Y la palabra (logos) no sirve para comunicarse a secas -muchos animales se comunican también-, sino para intercambiar pareceres acerca precisamente de lo justo o lo injusto, lo provechoso o lo inconveniente,según Aristóteles. Ahora bien, esto sí que es lo que nos diferencia propiamente de los animales, y no la supuesta posesión de un alma inmortal -supuesto idealismo platónico o cristiano- o de un cerebro evolucionado -supuesto materialismo científico o metafísico-: el hombre es el único animal que discute sobre lo que cree justo y provechoso para obtener la felicidad en la polis. Por estos quizá enredados caminos desde nuestro actual punto de vista, pero sin duda tocados por el genio de la síntesis certera, Aristóteles se las arregla para quedarse con lo mejor tanto de la sofística -”lo provechoso”- como del platonismo -”lo justo”- de una manera a mi parecer insuperada en el pensamiento posterior. Porque… ¿Cuáles son las condiciones imprescindibles de la felicidad entendida como la finalidad de la vida humana? Pues en primer lugar, desde luego, está la prosperidad material. Juntos nos regalamos con mayores bienes y servicios que si estuviéramos escondidos en una lóbrega cueva hobbesiana. En segundo lugar, está el gozo que supone para el hombre la compañía de los demás, pues aunque el trato con el prójimo a veces sea a menudo fuente de odio y dolor, también es cierto que la gran mayoría lo preferimos a la soledad absoluta[6]. Y, por último, existe la participación en los asuntos públicos, que permite que reunidos hagamos incomparablemente más de lo que puede hacerse en privado (piénsese, por ejemplo, en un concierto de rock: sería imposible que siquiera existiera algo así si el Estado no pusiese el precio, controlase la seguridad del local, garantizase la no-invasión de la libertad de expresión, etc., etc.)

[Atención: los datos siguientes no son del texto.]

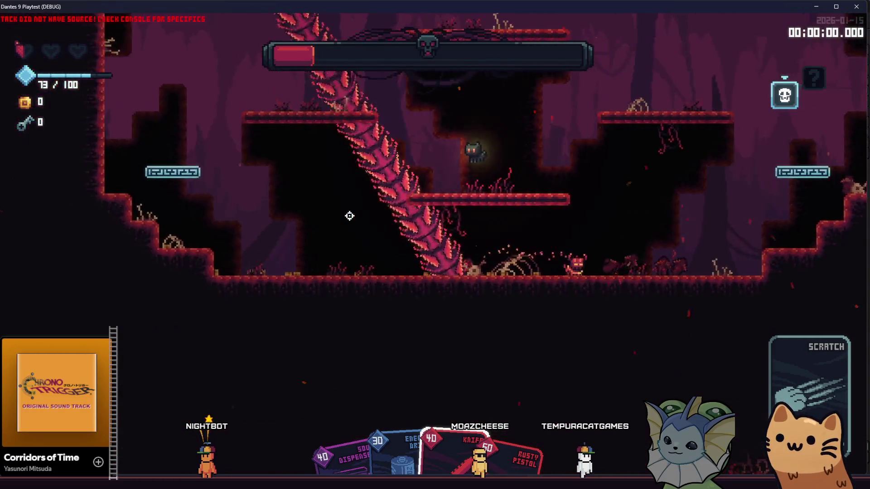
{"action": "left_click", "coordinate": [472, 233]}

Y la política y la ética, pues, son asuntos que se hacen, no que se teorizan como pensaba Platón. Es decir, para Aristóteles ética y política son pensadas mientras se hacen, y no pueden ser trazadas de antemano en la mente del filósofo a solas en su gabinete privado. La ciencia acerca de los fenómenos naturales sí puede ser descubierta por el filósofo en la intimidad de su razón mediante la observación empírica[7], porque versa acerca de lo que no puede ser de otra manera (lo necesario), pero para promulgar leyes acerca de la convivencia hay primero que convivir, o sea, compartir, porque versan acerca de lo que siempre puede ser de otro modo (lo contingente). No hay, pues, leyes invariables para Aristóteles en el mundo práctico, como sí las había para Platón. Cada sociedad decide en la práctica que es lo que le parece más justo y conveniente para alcanzar la felicidad, y tal decisión es objeto de acción práctica colectiva, no de contemplación científica solitaria. Por eso Aristóteles no cree en la sociedad perfecta de Platón, pero en cambio sí cree en el logro activo de la felicidad. La “república” ideal platónica, como es conocida, únicamente buscaba el orden, una vez conseguido el cual no hay respuesta para la pregunta “y, después de todo… ¿para qué el orden?” Sin embargo, Aristóteles concede que las sociedades reales sean abiertas[8] con tal de que la respuesta a esa pregunta sea “para la felicidad”. Un orden inalterable sin más no puede ser más que un medio para algo mejor, no un fin en sí mismo[9]. El “fin en sí mismo”, que Aristóteles denomina en griego entelequia[10], se traduce al latín por perfectio[11], perfección, que es lo acabado, lo culminado, lo máximo en su género, lo que ha llegado al techo de su ser y por ello ya no puede mejorar más[12], hasta tal punto que se diría que ha tocado la eternidad de una manera finita[13] –el infinito, como se sabe, no es comprensible para los griegos más que matemáticamente, y aún con todo no sin horror (el número pi, la razón de la hipotenusa…), ni siquiera sus dioses son infinitos ni pueden serlo, porque si lo fueran no podrían jamás ser perfectos al no poder acabar nunca de definirse, al no poder colmar nunca ese máximo de sí mismos que necesaria e interminablemente se les escaparía…[14]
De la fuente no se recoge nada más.